Vale acrescentar que, embora os pesquisadores que se dedicam a estudar os gêneros no ensino de língua materna, nem sempre forneçam propostas, propriamente ditas, para esse trabalho, tais autores evidenciam uma série de características e contribuições que um trabalho focado nos gêneros textuais poderia favorecer.

Autores como Marcuschi (2002; 2008) e Antunes (2002; 2003; 2009) enfatizam que a proposta de ensino de língua com base nos gêneros textuais possibilitaria um trabalho pautado, de fato, nas formas reais de uso da língua, isto é, a língua que falamos e escrevemos no nosso cotidiano. Ambos os autores consideram que tal trabalho deve, pois, ter como núcleo a leitura, compreensão, produção textual e análise dos diversos gêneros que circulam na sociedade e dos quais fazemos uso.

De acordo com o exposto, entendemos que tal trabalho possibilitaria compreender as funções sociais da língua e seu caráter de variação, devido a parâmetros comunicativos e sociais, bem como o fenômeno de adequação dos gêneros aos contextos de produção e as diversas relações entre os interlocutores. Assim, entendemos que essa perspectiva de ensino possibilitaria o estudo de diversas questões relacionadas tanto ao material linguístico como aos aspectos discursivos e funcionais que envolvem as situações interativas.

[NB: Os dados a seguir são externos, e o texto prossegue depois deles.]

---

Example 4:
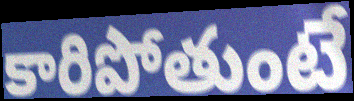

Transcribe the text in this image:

కారిపోతుంటే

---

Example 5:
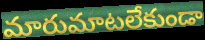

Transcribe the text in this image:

మారుమాటలేకుండా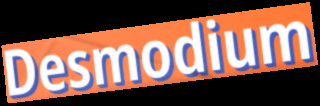
Desmodium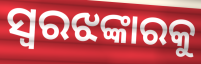
ସ୍ୱରଝଙ୍କାରକୁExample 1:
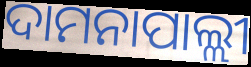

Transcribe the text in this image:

ଦାମନାପାଲ୍ଲୀ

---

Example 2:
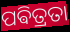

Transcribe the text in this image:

ପଵିତ୍ରତା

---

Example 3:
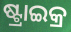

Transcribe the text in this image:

ଷ୍ଟ୍ରାଇକ୍ର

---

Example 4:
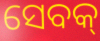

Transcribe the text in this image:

ସେବକ୍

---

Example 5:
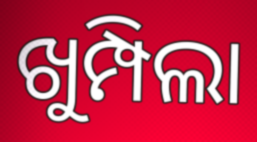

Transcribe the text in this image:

ଖୁମ୍ପିଲା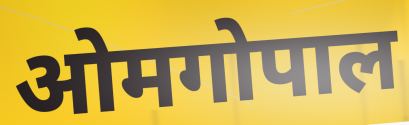
ओमगोपाल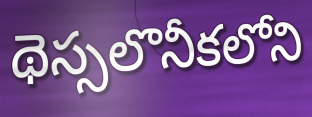
థెస్సలొనీకలోని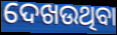
ଦେଖଉଥିବା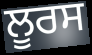
ਲੂਰਸ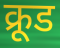
क्रूड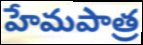
హేమపాత్రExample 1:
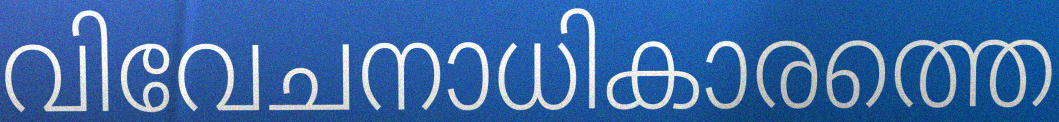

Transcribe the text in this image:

വിവേചനാധികാരത്തെ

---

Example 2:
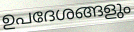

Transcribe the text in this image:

ഉപദേശങ്ങളും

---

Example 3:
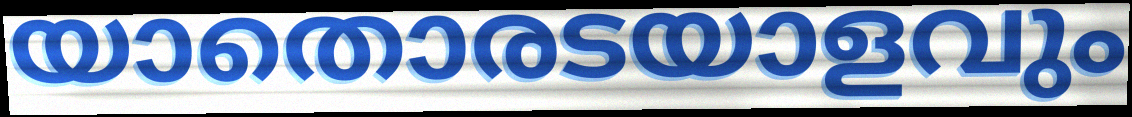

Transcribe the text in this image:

യാതൊരടയാളവും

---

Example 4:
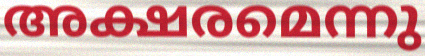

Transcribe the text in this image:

അക്ഷരമെന്നു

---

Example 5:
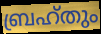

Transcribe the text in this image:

ബ്രഹ്തും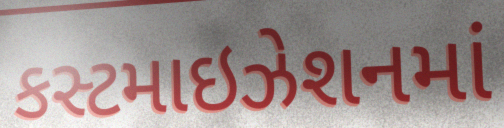
કસ્ટમાઇઝેશનમાં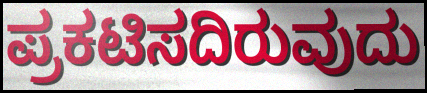
ಪ್ರಕಟಿಸದಿರುವುದು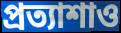
প্রত্যাশাওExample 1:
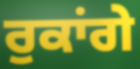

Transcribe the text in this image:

ਰੁਕਾਂਗੇ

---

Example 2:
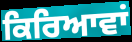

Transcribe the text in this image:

ਕਿਰਿਆਵਾਂ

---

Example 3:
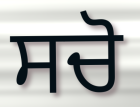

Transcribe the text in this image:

ਸਚੋ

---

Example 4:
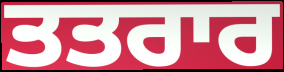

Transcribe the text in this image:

ਤਤਰਾਰ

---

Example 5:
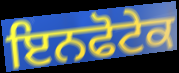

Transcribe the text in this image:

ਇਨਫੋਟੇਕ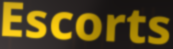
EscortsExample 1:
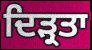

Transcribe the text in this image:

ਦਿੜ੍ਰਤਾ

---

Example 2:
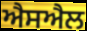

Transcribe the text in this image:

ਐਸਐਲ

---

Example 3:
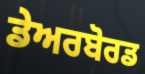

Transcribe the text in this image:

ਡੇਅਰਬੋਰਡ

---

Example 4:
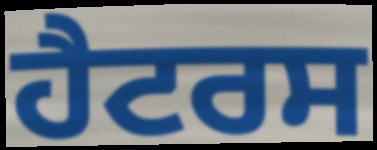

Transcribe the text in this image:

ਹੈਟਰਸ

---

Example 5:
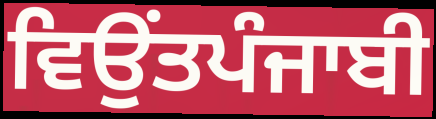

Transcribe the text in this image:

ਵਿਉਂਤਪੰਜਾਬੀ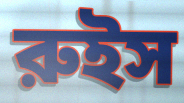
রুইস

Entre outras coisas, Antunes (2002; 2003; 2009) destaca que a partir do estudo dos gêneros textuais, seria possível: o estudo da forma composicional dos gêneros, os blocos, as sequências textuais que os compõem; a análise das especificidades dos domínios discursivos que propiciariam, além do reconhecimento de diversos gêneros específicos a essas esferas, o desenvolvimento de habilidades comunicativas, com relação à competência de argumentar, de expor, de relatar, etc.; a identificação de destinatários e seus papéis sociais; a escolha de unidades linguísticas adequadas aos critérios de produção dos gêneros, entre outros aspectos.

Tal proposta deve, pois, priorizar o contato e a análise de diferentes e diversos gêneros, visando à assimilação das regularidades da linguagem específicas a cada gênero textual (SANTOS, 2007; ANTUNES, 2009). Para tanto, faz-se necessário criar oportunidades “para o aluno construir, analisar, discutir, levantar hipóteses, a partir da leitura de diferentes gêneros de textos – única instância em que o aluno pode chegar a compreender como, de fato, a língua que ele fala funciona” (ANTUNES, 2003, p. 120).

Sendo assim, reiteramos a importância de um trabalho sistemático com os gêneros textuais, a partir de atividades que favoreçam a reflexão sobre as diferentes dimensões que os constituem. Nesse sentido, acreditamos que a prática de análise linguística poderia contribuir para esse ensino, razão pela qual discutiremos, na sequência, o ensino dos gêneros textuais a partir de atividades de análise linguística.